I believe in and support the missionary emphasis of the Church. My parents both served missions before their marriage. I served a full-time proselyting mission. So did every male relative in our nuclear families while some of them additionally served stake missions as did some of the women who have not served full-time missions.

However, I also feel that there are some unaddressed problems in how missionary work is organized that create a climate that not only permits but actually fosters abuse. Granted, many missionaries frequently cause many of their own problems. They are at a very vulnerable age. They frequently lack good judgment. Although their youthful idealism is also very high, they lack the experience to evaluate conflicting messages they receive. Missionaries who are trying to be "good" frequently are vulnerable to heavy-handed manipulation through guilt and materialistic reward systems. Missionaries who came on missions reluctantly sometimes become their own best converts but at other times get sent home for misconduct, or drag through their missions, lazy and depressed, inflicting an emotional and spiritual burden on their companions. What follows is not meant to exonerate unprepared or immature missionaries.

However, some structural elements of missionary organization have been problematic in the past and will predictably get increasingly problematic in the future: (1) exploitive mission presidents who view their missionaries as a sales force and baptismal statistics as stepping stones to position themselves for more important positions; (2) the differential treatment of sister missionaries; (3) the real jeopardy, usually not disclosed ahead of time, to the physical safety, health, and emotional stability of missionaries; and (4) the lack of any effective system of appeals in the case of abuse or excesses.3The case reports which follow provide sobering examples of how these problems have impacted missionaries in various ways.

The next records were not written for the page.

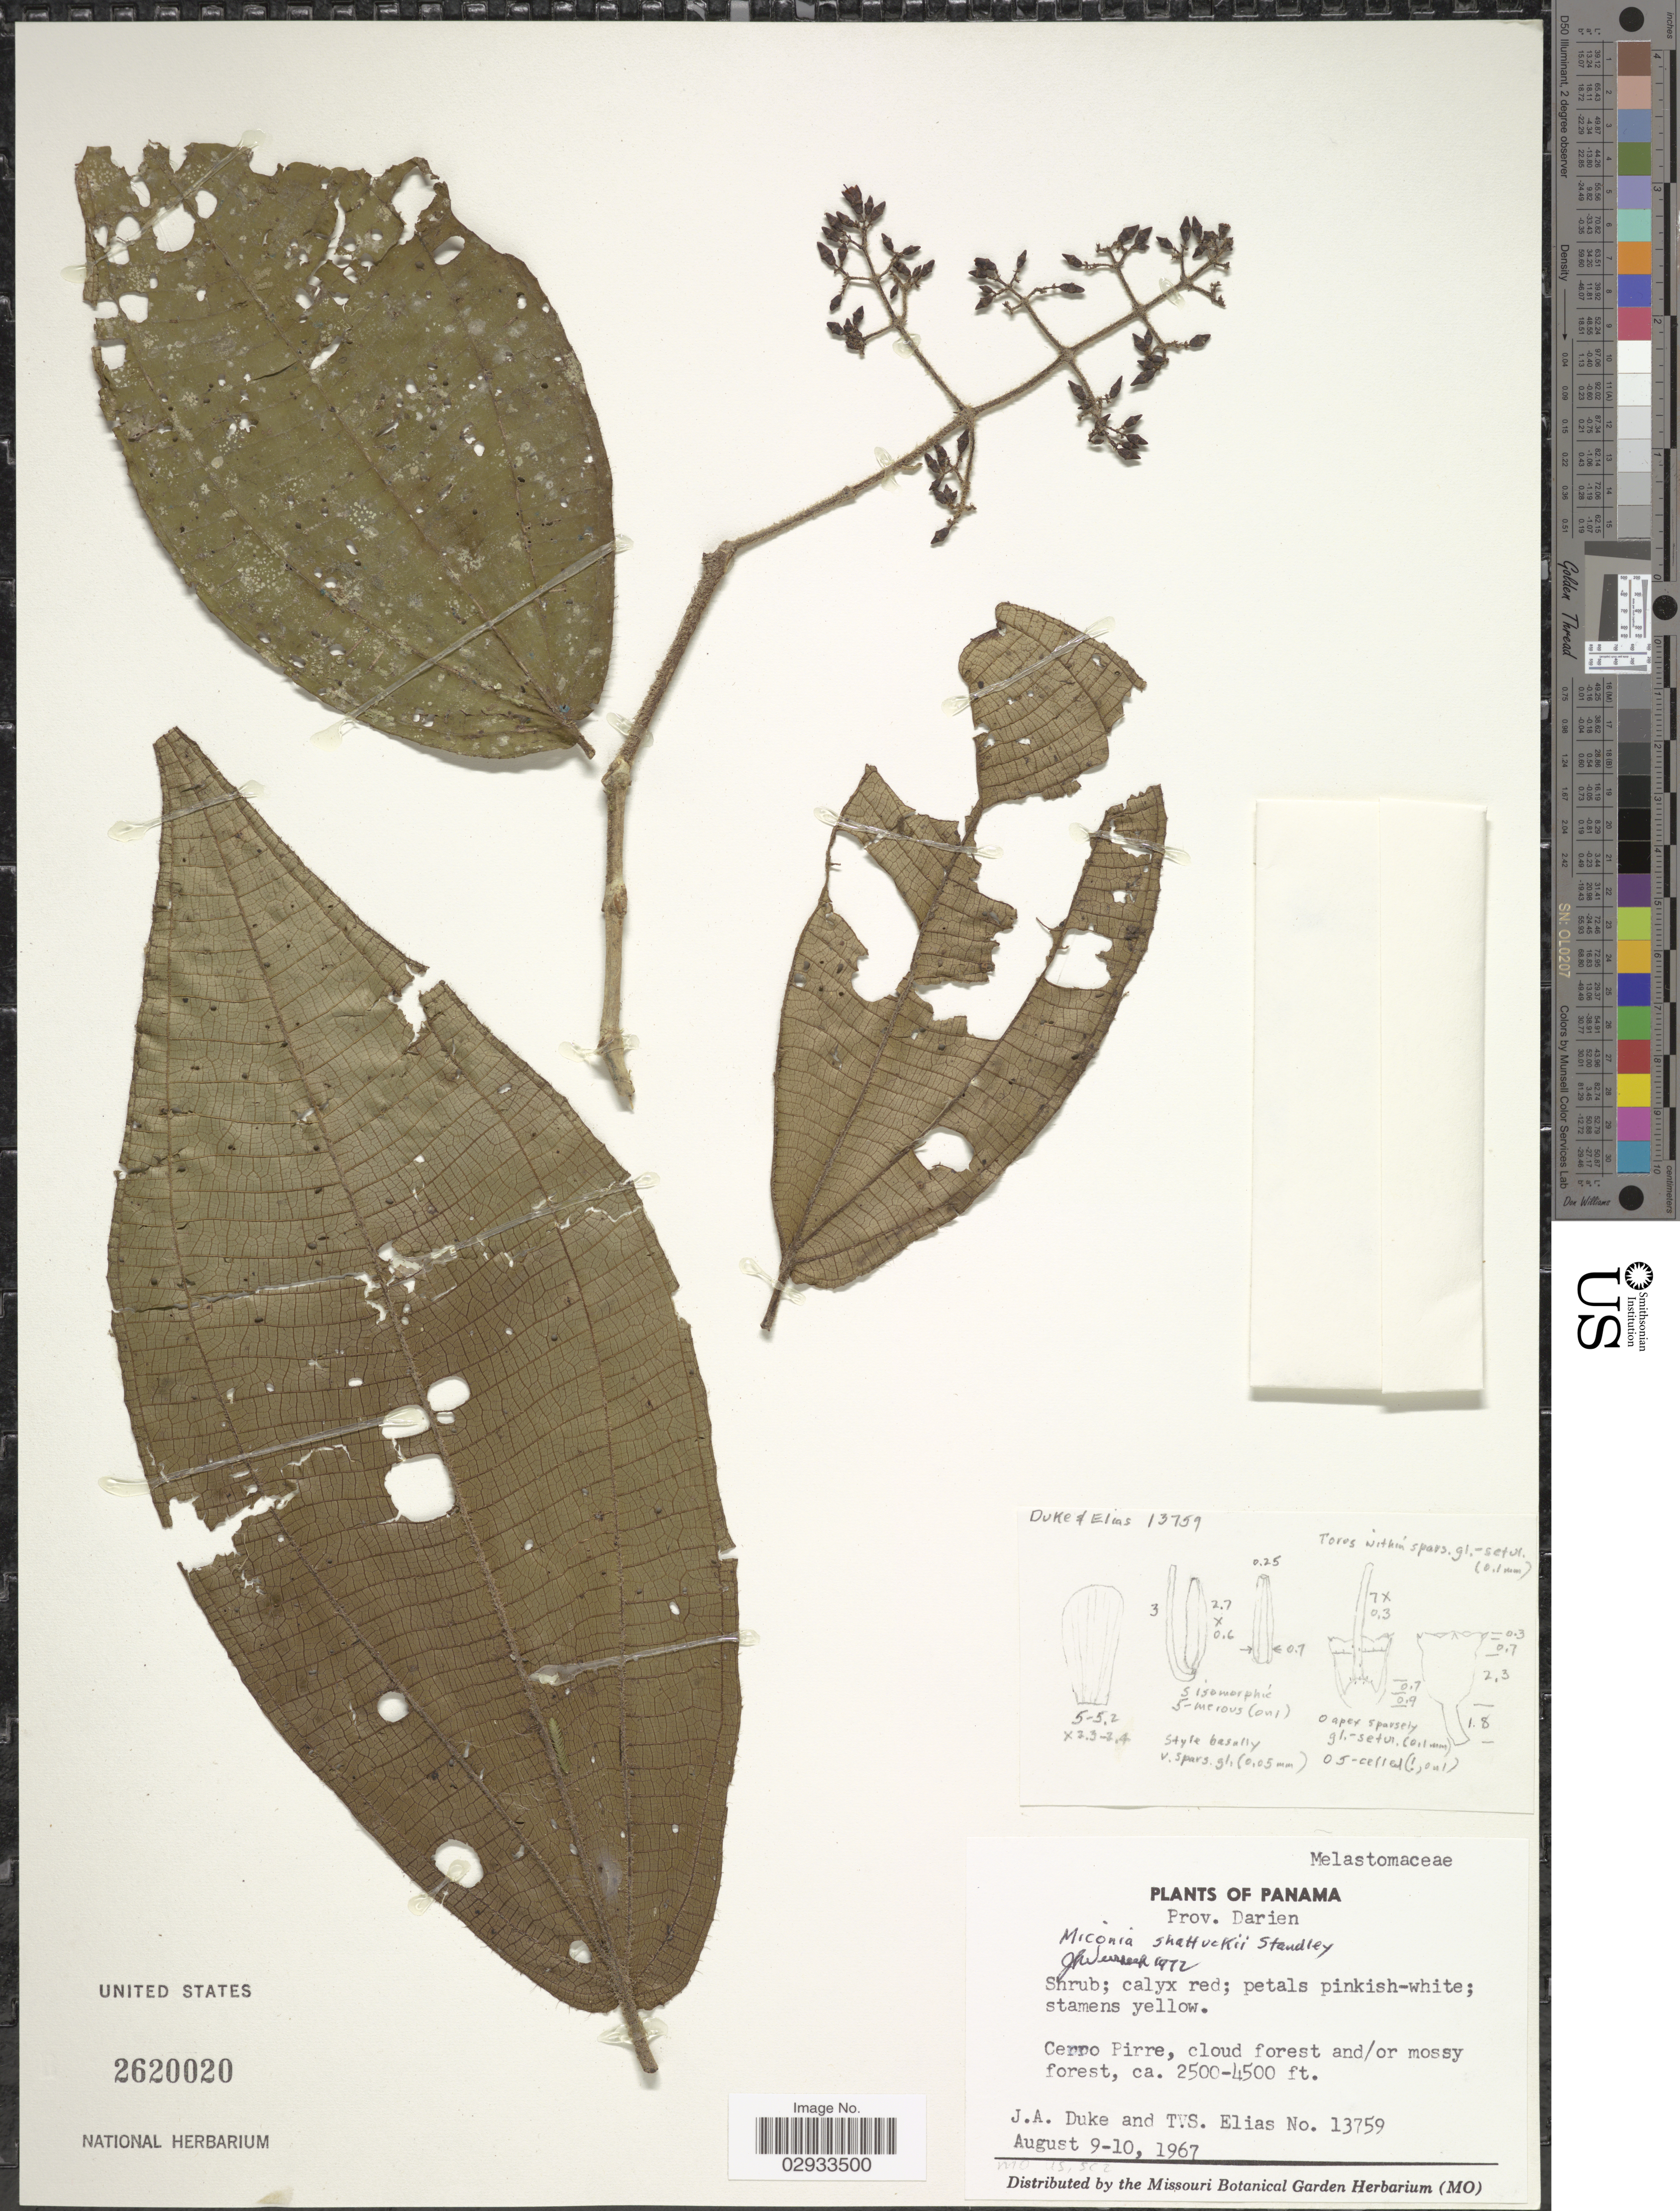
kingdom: Plantae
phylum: Tracheophyta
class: Magnoliopsida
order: Myrtales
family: Melastomataceae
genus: Miconia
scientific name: Miconia shattuckii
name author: Standl.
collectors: J. A. Duke & T. S. Elias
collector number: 13759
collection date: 1967-08-09/1967-08-10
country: Panama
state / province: Darién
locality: Cerro Pirre.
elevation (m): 762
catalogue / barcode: US 2620020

1"Statistical Report, 1997," Presented by F. Michael Watson, Ensign, May 1998, 22. According to this same report, 317,798 converts were baptized during 1997. Although the number of missionaries seems to be those serving as of 31 December 1997, presumably a greater number than those serving on 1 January 1997, these figures yield an average of 5.6 baptisms per missionary. The unified budget plan standardizes missionary expenses at $375 per missionary per month. Thus, without counting buildings, vehicles, and supplies, mission presidents’ allowances, insurance, and other expenses, the average per-missionary cost per convert in 1997 was about $800.00.

2 The Church will not release exact figures on the number of young women serving missions.

3 A fuller discussion and context for these questions will appear in a forthcoming volume of the Case Reports.